### To do
Transcribe all of the data, leaving nothing out and changing nothing.

### Supplied material
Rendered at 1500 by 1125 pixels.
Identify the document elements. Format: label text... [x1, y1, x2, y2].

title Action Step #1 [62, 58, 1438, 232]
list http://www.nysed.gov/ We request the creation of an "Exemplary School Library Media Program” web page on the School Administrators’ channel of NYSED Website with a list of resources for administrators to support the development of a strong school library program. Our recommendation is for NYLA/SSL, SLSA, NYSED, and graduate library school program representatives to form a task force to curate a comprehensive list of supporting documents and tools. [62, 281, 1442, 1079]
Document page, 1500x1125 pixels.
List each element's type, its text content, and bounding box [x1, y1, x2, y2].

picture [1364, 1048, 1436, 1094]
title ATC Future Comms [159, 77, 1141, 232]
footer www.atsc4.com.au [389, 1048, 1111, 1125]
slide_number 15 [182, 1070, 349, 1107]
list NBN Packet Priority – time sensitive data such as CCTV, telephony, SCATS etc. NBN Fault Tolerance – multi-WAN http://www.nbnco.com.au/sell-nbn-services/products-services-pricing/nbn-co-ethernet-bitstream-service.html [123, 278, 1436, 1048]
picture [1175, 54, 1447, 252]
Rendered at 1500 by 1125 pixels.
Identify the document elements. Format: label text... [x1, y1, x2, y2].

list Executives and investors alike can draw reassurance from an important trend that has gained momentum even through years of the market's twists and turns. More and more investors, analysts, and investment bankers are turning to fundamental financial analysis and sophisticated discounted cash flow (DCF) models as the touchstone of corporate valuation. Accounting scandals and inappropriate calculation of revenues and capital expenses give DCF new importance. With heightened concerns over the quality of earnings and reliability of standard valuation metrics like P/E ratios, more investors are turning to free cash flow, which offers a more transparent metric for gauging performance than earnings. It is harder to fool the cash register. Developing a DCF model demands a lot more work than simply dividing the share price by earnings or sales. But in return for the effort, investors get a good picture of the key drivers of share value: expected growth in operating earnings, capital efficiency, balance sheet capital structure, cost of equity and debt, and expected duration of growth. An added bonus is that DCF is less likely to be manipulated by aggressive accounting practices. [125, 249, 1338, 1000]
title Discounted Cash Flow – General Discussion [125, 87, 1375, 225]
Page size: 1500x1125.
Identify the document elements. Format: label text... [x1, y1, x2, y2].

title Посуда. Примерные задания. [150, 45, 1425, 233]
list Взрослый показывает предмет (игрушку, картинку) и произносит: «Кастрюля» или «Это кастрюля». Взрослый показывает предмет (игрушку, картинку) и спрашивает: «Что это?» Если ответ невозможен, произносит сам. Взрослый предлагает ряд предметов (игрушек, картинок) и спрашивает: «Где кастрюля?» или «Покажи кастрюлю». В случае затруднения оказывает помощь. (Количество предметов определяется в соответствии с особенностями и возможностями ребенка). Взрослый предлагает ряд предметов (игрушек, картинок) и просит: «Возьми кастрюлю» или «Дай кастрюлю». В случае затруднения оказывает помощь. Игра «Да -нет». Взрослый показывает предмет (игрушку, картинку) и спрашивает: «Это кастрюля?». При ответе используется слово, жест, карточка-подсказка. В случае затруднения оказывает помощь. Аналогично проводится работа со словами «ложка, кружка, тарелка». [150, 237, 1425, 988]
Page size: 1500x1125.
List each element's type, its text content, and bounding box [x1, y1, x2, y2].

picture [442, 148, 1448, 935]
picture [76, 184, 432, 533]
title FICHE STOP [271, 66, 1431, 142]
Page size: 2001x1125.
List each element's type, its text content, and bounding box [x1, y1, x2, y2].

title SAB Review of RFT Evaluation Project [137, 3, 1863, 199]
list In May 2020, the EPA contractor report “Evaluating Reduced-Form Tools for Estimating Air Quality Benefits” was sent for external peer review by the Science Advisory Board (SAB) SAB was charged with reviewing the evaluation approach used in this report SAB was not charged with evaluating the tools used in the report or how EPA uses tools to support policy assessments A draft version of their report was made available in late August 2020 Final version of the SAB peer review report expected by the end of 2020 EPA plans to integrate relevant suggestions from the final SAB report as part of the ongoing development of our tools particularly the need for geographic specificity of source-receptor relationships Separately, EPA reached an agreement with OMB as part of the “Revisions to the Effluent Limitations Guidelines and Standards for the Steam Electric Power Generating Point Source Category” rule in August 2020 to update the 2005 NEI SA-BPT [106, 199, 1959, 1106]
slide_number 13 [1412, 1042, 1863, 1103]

### Your solution
Rendered at 1500 by 1125 pixels.
Identify the document elements. Format: label text... [x1, y1, x2, y2].

title Action Step #1 [62, 58, 1438, 232]
list http://www.nysed.gov/ We request the creation of an "Exemplary School Library Media Program” web page on the School Administrators’ channel of NYSED Website with a list of resources for administrators to support the development of a strong school library program. Our recommendation is for NYLA/SSL, SLSA, NYSED, and graduate library school program representatives to form a task force to curate a comprehensive list of supporting documents and tools. [62, 281, 1442, 1079]
Document page, 1500x1125 pixels.
List each element's type, its text content, and bounding box [x1, y1, x2, y2].

picture [1364, 1048, 1436, 1094]
title ATC Future Comms [159, 77, 1141, 232]
footer www.atsc4.com.au [389, 1048, 1111, 1125]
slide_number 15 [182, 1070, 349, 1107]
list NBN Packet Priority – time sensitive data such as CCTV, telephony, SCATS etc. NBN Fault Tolerance – multi-WAN http://www.nbnco.com.au/sell-nbn-services/products-services-pricing/nbn-co-ethernet-bitstream-service.html [123, 278, 1436, 1048]
picture [1175, 54, 1447, 252]
Rendered at 1500 by 1125 pixels.
Identify the document elements. Format: label text... [x1, y1, x2, y2].

list Executives and investors alike can draw reassurance from an important trend that has gained momentum even through years of the market's twists and turns. More and more investors, analysts, and investment bankers are turning to fundamental financial analysis and sophisticated discounted cash flow (DCF) models as the touchstone of corporate valuation. Accounting scandals and inappropriate calculation of revenues and capital expenses give DCF new importance. With heightened concerns over the quality of earnings and reliability of standard valuation metrics like P/E ratios, more investors are turning to free cash flow, which offers a more transparent metric for gauging performance than earnings. It is harder to fool the cash register. Developing a DCF model demands a lot more work than simply dividing the share price by earnings or sales. But in return for the effort, investors get a good picture of the key drivers of share value: expected growth in operating earnings, capital efficiency, balance sheet capital structure, cost of equity and debt, and expected duration of growth. An added bonus is that DCF is less likely to be manipulated by aggressive accounting practices. [125, 249, 1338, 1000]
title Discounted Cash Flow – General Discussion [125, 87, 1375, 225]
Page size: 1500x1125.
Identify the document elements. Format: label text... [x1, y1, x2, y2].

title Посуда. Примерные задания. [150, 45, 1425, 233]
list Взрослый показывает предмет (игрушку, картинку) и произносит: «Кастрюля» или «Это кастрюля». Взрослый показывает предмет (игрушку, картинку) и спрашивает: «Что это?» Если ответ невозможен, произносит сам. Взрослый предлагает ряд предметов (игрушек, картинок) и спрашивает: «Где кастрюля?» или «Покажи кастрюлю». В случае затруднения оказывает помощь. (Количество предметов определяется в соответствии с особенностями и возможностями ребенка). Взрослый предлагает ряд предметов (игрушек, картинок) и просит: «Возьми кастрюлю» или «Дай кастрюлю». В случае затруднения оказывает помощь. Игра «Да -нет». Взрослый показывает предмет (игрушку, картинку) и спрашивает: «Это кастрюля?». При ответе используется слово, жест, карточка-подсказка. В случае затруднения оказывает помощь. Аналогично проводится работа со словами «ложка, кружка, тарелка». [150, 237, 1425, 988]
Page size: 1500x1125.
List each element's type, its text content, and bounding box [x1, y1, x2, y2].

picture [442, 148, 1448, 935]
picture [76, 184, 432, 533]
title FICHE STOP [271, 66, 1431, 142]
Page size: 2001x1125.
List each element's type, its text content, and bounding box [x1, y1, x2, y2].

title SAB Review of RFT Evaluation Project [137, 3, 1863, 199]
list In May 2020, the EPA contractor report “Evaluating Reduced-Form Tools for Estimating Air Quality Benefits” was sent for external peer review by the Science Advisory Board (SAB) SAB was charged with reviewing the evaluation approach used in this report SAB was not charged with evaluating the tools used in the report or how EPA uses tools to support policy assessments A draft version of their report was made available in late August 2020 Final version of the SAB peer review report expected by the end of 2020 EPA plans to integrate relevant suggestions from the final SAB report as part of the ongoing development of our tools particularly the need for geographic specificity of source-receptor relationships Separately, EPA reached an agreement with OMB as part of the “Revisions to the Effluent Limitations Guidelines and Standards for the Steam Electric Power Generating Point Source Category” rule in August 2020 to update the 2005 NEI SA-BPT [106, 199, 1959, 1106]
slide_number 13 [1412, 1042, 1863, 1103]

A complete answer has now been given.